● **Work order**
Everything from the line that contains "Стоимость хэтчбека Seat Leon Cupra 2014" through the last line of the listing must be copied exactly, with both of those lines included and no others.

● **Data supplied**
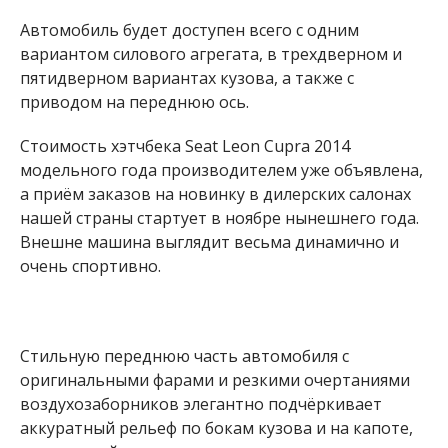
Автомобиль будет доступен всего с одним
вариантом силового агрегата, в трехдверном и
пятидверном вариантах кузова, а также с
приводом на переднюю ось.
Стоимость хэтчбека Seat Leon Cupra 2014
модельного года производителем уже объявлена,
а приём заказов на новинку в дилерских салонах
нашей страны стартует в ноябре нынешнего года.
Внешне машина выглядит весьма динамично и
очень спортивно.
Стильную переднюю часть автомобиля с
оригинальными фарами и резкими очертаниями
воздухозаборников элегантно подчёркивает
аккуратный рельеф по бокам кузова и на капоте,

● **Output below**
Стоимость хэтчбека Seat Leon Cupra 2014
модельного года производителем уже объявлена,
а приём заказов на новинку в дилерских салонах
нашей страны стартует в ноябре нынешнего года.
Внешне машина выглядит весьма динамично и
очень спортивно.
Стильную переднюю часть автомобиля с
оригинальными фарами и резкими очертаниями
воздухозаборников элегантно подчёркивает
аккуратный рельеф по бокам кузова и на капоте,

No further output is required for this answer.